I would reward the girl and her family for their patriotic display and excellent efforts. If I were a veteran in the community, I would enlist the girl and her family to first learn... then teach proper flag etiquette to the community. Let them rise to their gifted position as demonstrated by their love of country!

This issue has so many "win-win" opportunities and there is no need for hurt feelings or people to be shamed as losers. Talented public servants will move towards “win-win” for their community if they are true patriots and if they love their community.

God Bless the girl and her family for being patriots. God grant the community some compassion and realize this girl is a model for appropriate patriotism and citizenship.

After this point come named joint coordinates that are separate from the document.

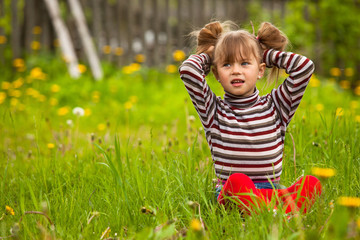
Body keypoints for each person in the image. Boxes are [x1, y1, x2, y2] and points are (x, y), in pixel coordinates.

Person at [179, 21, 322, 215]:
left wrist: (266, 54)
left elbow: (304, 67)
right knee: (238, 180)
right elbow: (188, 70)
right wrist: (211, 55)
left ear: (261, 70)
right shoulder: (213, 110)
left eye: (245, 63)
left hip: (272, 190)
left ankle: (269, 211)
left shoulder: (276, 106)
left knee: (310, 183)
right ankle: (275, 214)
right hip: (234, 193)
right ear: (216, 73)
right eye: (227, 64)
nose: (236, 70)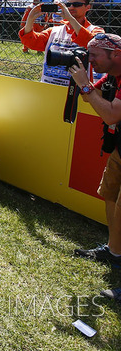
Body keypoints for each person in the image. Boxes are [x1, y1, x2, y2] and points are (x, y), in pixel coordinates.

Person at [68, 34, 121, 276]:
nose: (90, 60)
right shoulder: (112, 75)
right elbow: (89, 96)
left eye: (95, 55)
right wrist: (85, 84)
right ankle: (114, 251)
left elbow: (110, 115)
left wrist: (86, 84)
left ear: (115, 55)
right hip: (119, 148)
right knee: (109, 194)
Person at [19, 0, 103, 86]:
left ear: (88, 7)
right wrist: (30, 20)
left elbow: (93, 44)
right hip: (50, 87)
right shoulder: (54, 31)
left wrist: (70, 19)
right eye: (68, 5)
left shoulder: (96, 31)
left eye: (76, 5)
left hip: (79, 91)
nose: (71, 7)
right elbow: (31, 42)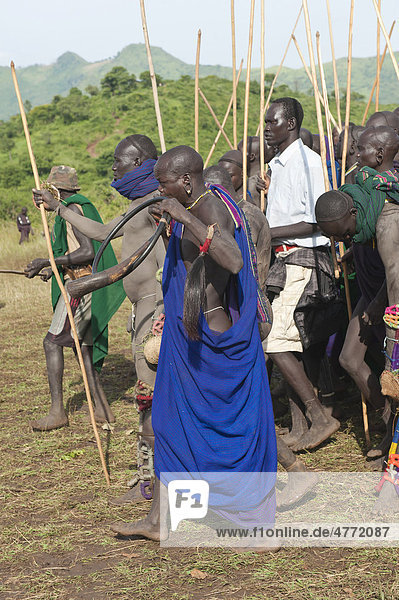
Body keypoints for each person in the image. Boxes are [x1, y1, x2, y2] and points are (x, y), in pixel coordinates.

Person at [111, 145, 277, 542]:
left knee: (220, 429)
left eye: (164, 183)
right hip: (189, 339)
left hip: (212, 341)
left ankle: (247, 519)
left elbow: (234, 261)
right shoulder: (195, 204)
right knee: (170, 423)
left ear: (186, 181)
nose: (160, 189)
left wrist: (181, 215)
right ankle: (157, 520)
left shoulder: (209, 209)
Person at [31, 136, 164, 503]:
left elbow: (168, 268)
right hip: (144, 309)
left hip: (156, 312)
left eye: (119, 162)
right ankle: (150, 481)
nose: (113, 169)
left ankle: (150, 484)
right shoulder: (140, 204)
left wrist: (162, 317)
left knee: (150, 398)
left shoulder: (157, 206)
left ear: (138, 162)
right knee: (149, 397)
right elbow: (105, 233)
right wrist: (59, 209)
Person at [203, 164, 318, 508]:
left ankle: (289, 472)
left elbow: (238, 270)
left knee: (243, 403)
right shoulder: (235, 213)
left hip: (246, 313)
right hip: (239, 313)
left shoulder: (241, 217)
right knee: (240, 402)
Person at [315, 148, 399, 513]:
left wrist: (393, 353)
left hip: (395, 299)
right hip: (380, 293)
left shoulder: (387, 224)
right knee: (350, 357)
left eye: (346, 233)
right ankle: (387, 424)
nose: (345, 240)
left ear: (354, 214)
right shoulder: (357, 197)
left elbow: (397, 281)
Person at [259, 96, 341, 452]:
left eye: (271, 122)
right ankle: (297, 425)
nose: (265, 130)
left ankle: (320, 417)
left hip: (303, 259)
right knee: (286, 343)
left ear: (290, 124)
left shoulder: (308, 162)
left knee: (276, 341)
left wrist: (265, 230)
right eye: (264, 123)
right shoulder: (278, 164)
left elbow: (316, 221)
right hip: (283, 260)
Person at [27, 166, 125, 431]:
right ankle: (103, 409)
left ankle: (57, 412)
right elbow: (76, 252)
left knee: (51, 342)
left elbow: (88, 251)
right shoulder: (76, 207)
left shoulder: (72, 210)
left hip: (81, 287)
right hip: (80, 280)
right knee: (83, 349)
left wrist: (48, 260)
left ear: (55, 191)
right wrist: (53, 268)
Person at [338, 126, 399, 463]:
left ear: (378, 155)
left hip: (388, 299)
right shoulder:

January 11, 2006 11:54 AM  
Blogger LiberalismIsAMentalDisorder said...

I am with conservative mom here, lets get a fund together and send it to this sweet patriotic little girl so they can have the largest flag with the largest flag pole in town.

It upsets me that america has its priorities all screwed up such that they make a 9 year old girl cry, yes, she was comforted by the council in ensuring she did nothing wrong, but to me, the patriotic tears of a little girl says take that rock, put it on a pedestal, put a fence around it and make it a symbol of freedom to endure.

January 11, 2006 5:01 PM  
Blogger Ms. Underestimated said...

I'm going to try to find out her address, so that we can send some flags to her.. I'm even going to try to get with a local flag-pole company to see if I can get a flag pole & flag DONATED and INSTALLED for free for her and her patriotic neighbors. I will keep everyone informed.